On March 19th, we made the difficult, yet important decision to close both clinics, in order to do our part to flatten the curve. We will reopen the clinics part time on Monday, April 6th, with an emphasis on telemedicine. This will allow us to comply as much as possible with the governor's Stay Home Stay Healthy order if it is extended, while also meeting our obligation as essential infrastructure workers. According to Dr. Matos, an expert in biological surety and the management of select agent programs at federal facilities: "Physical therapists are essential in flattening the curve of the Covid-19 pandemic. They play a key role in keeping people they can help out of doctors' offices and ER's. This will not only free up the medical teams to treat those impacted by Covid-19, but also limit the exposure of those seeking the care of the physical therapist." To that end, we will focus on telemedicine, but also allow for select, necessary in-office treatments for low risk, healthy individuals. This will be a joint determination between you and your PT. Many, if not all of our patients, have come to appreciate the effectiveness and efficiency of the hands-on manual therapy techniques our physical therapists use to help relieve pain and improve function. So, we recognize that a telemedicine visit may not seem as appealing. At this time, telemedicine is the appropriate and safe way to continue your care without further interruption and your physical therapists are prepared to alter their approach in order to still provide effective care.

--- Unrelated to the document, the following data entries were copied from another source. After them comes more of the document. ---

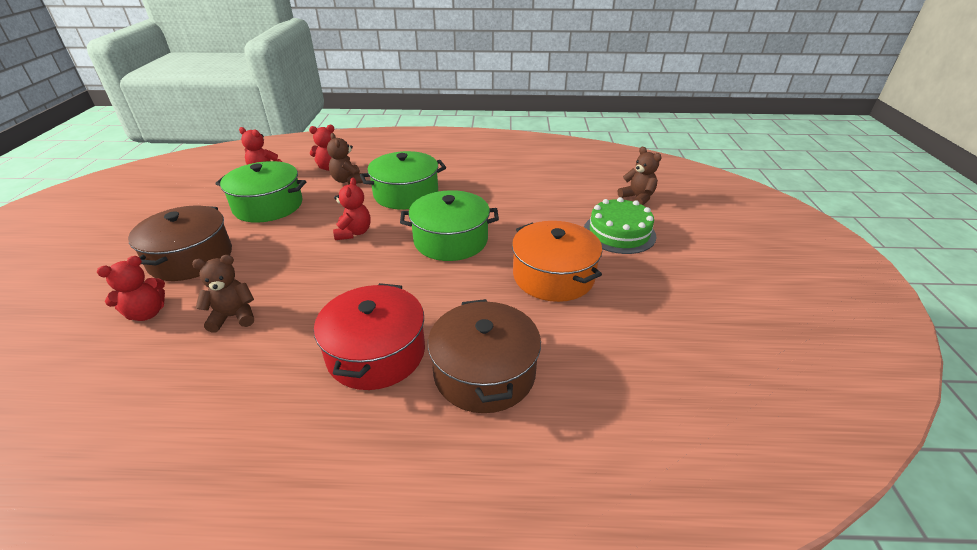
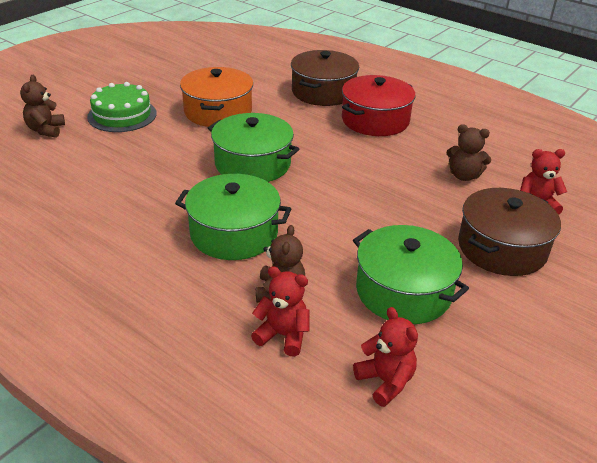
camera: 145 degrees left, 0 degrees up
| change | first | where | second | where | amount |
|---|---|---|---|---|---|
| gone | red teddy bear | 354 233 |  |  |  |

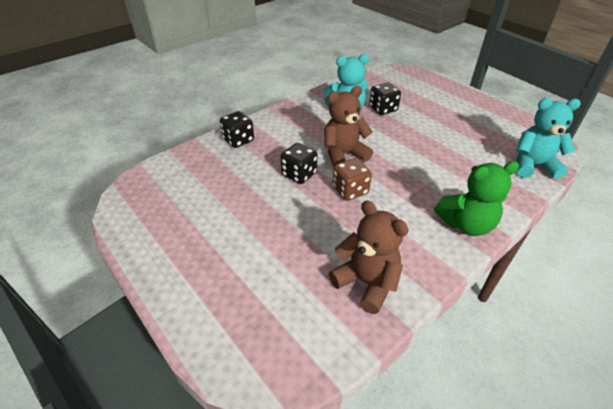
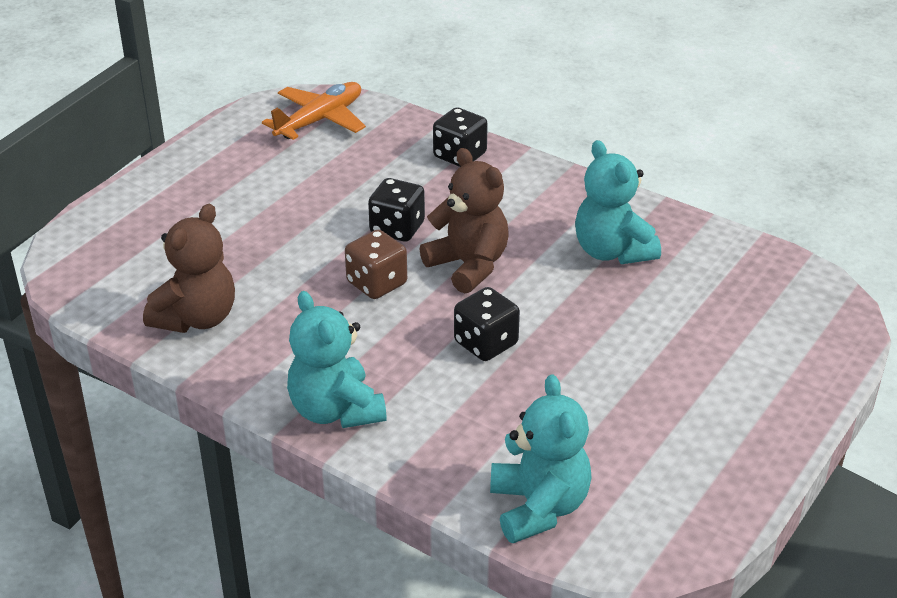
camera: 75 degrees right, 5 degrees down
| change | first | where | second | where | amount |
|---|---|---|---|---|---|
| new |  |  | orange plane | 320 120 |  |
| shifted | black dice | 383 109 |  | 486 343 |  |
| repainted | green teddy bear | 466 224 | turquoise teddy bear | 335 410 |  |

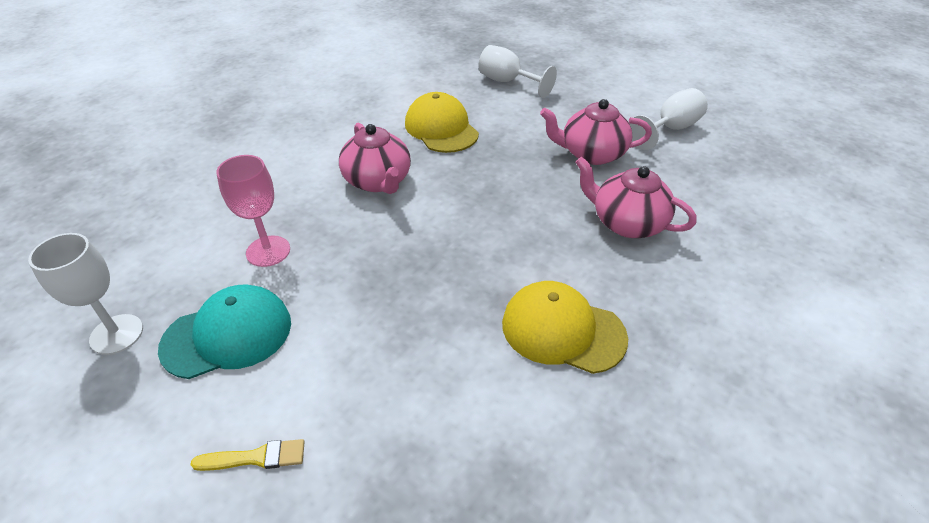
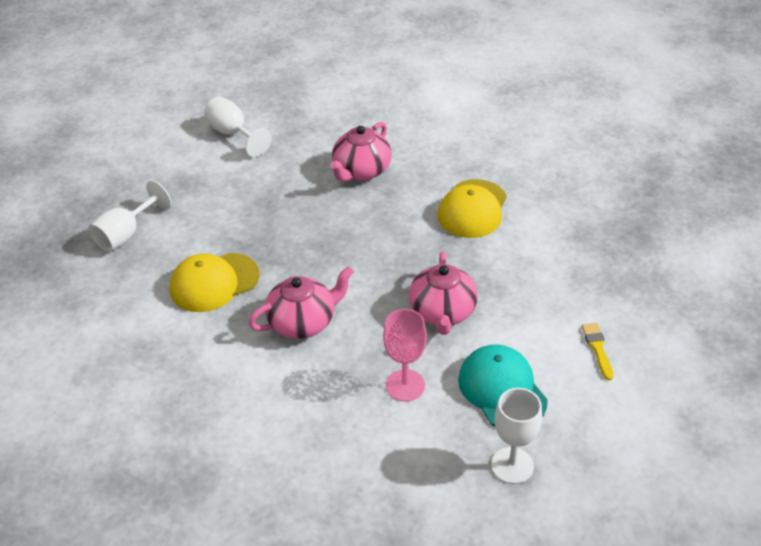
camera: 90 degrees left, 0 degrees up
| change | first | where | second | where | amount |
|---|---|---|---|---|---|
| shifted | pink teapot | 591 154 |  | 442 312 |  |

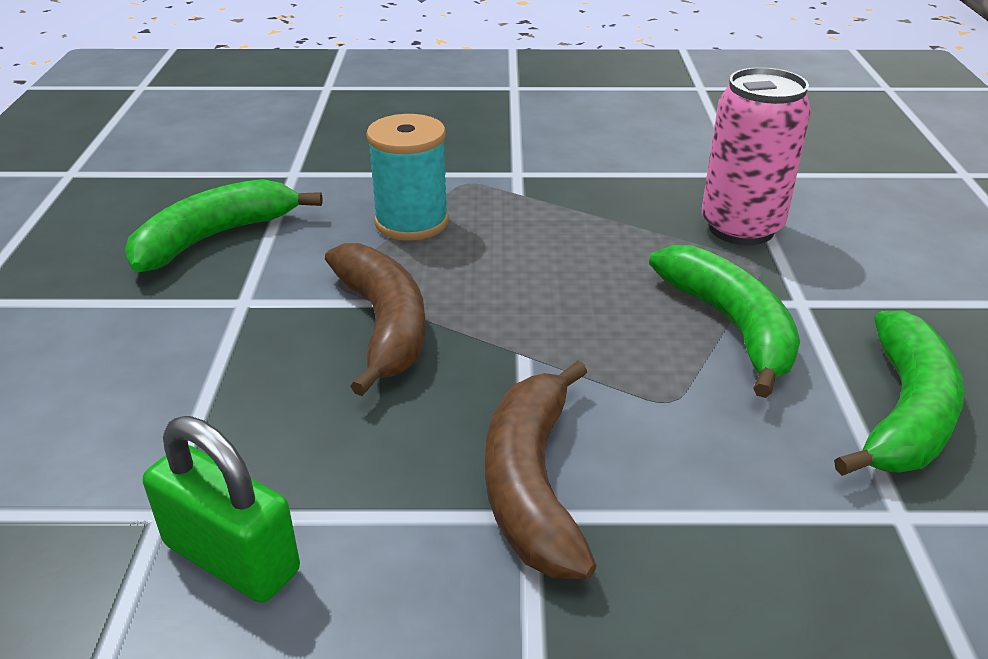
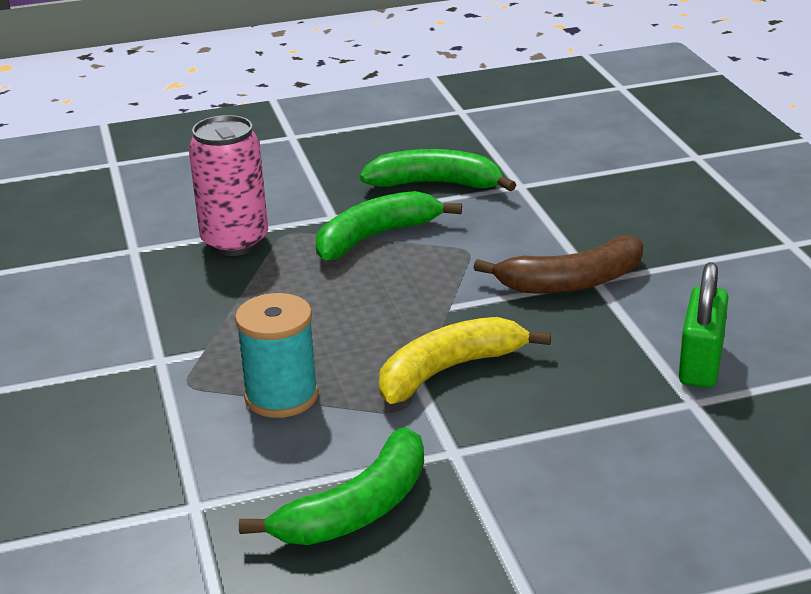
camera: 105 degrees left, 5 degrees down
| change | first | where | second | where | amount |
|---|---|---|---|---|---|
| repainted | brown banana | 384 324 | yellow banana | 448 370 |  |
| rotated | green banana | 214 237 |  | 357 509 | 75 degrees counterclockwise |

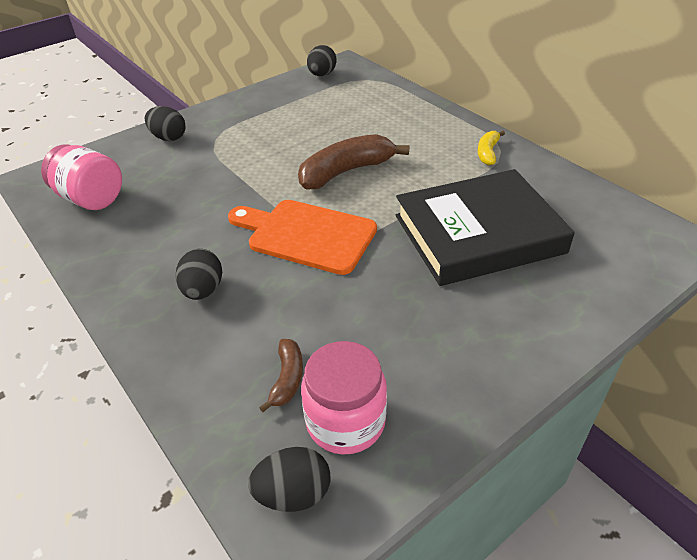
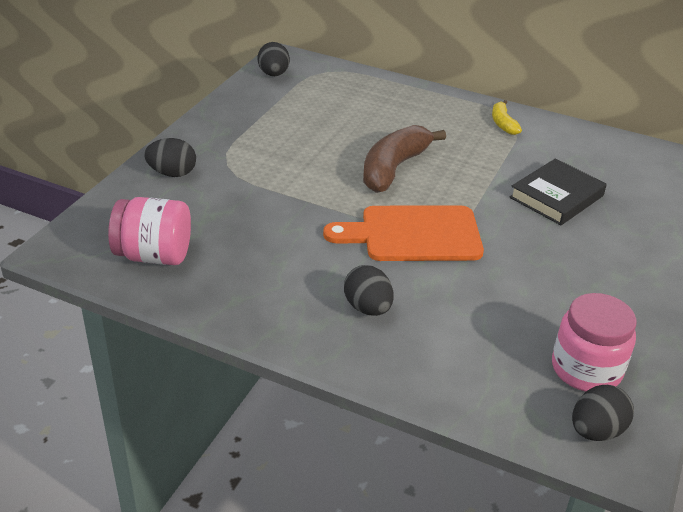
camera: 30 degrees left, 5 degrees down
| change | first | where | second | where | amount |
|---|---|---|---|---|---|
| gone | brown banana | 287 379 |  |  |  |
| scaled | black book | 478 234 |  | 556 197 | x0.59 |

During our temporary closure, your physical therapists have been on unemployment and not able to contribute to our communities financially as they normally would like to. Getting back to work, providing your care will allow us to resume caring for you and our community. For every telemedicine visit we provide in April, the clinic will donate $5 to the following organizations:

Kelsea Cannon, PT- Westside Baby
Lauren Esmailka, PT- Treehouse
Elizabeth Rogers, PT- Rainier Valley Food Bank

We remain passionate about helping you improve and maintain the function of your movement system so that you can do the activities you love. I remain available for urgent (i.e. post-op care, acute injury, treatment needed to decrease/avoid use of NSAIDs and Opiods) in-clinic treatment and telemedicine treatment from now until April 6th. We invite you to follow/Like our  Facebook page, where I am offering complimentary weekly Pilates mat class on Wednesdays at 7am and foam roller class on Fridays at 7am. All are welcome to participate in these classes or view them anytime on our Facebook page.

Please contact me directly with any questions or concerns. If you are a current patient, you should have received an email from me with scheduling/rescheduling info. Be in touch with your PT to schedule your telemedicine visit. I am available via clinic phone (206-535-7356) and email ( We will update you here and our Facebook page as things change.

We are counting the days until we get to resume our work together both virtually and in the clinic! Thank you for your support of this small, locally-owned physical therapy private practice!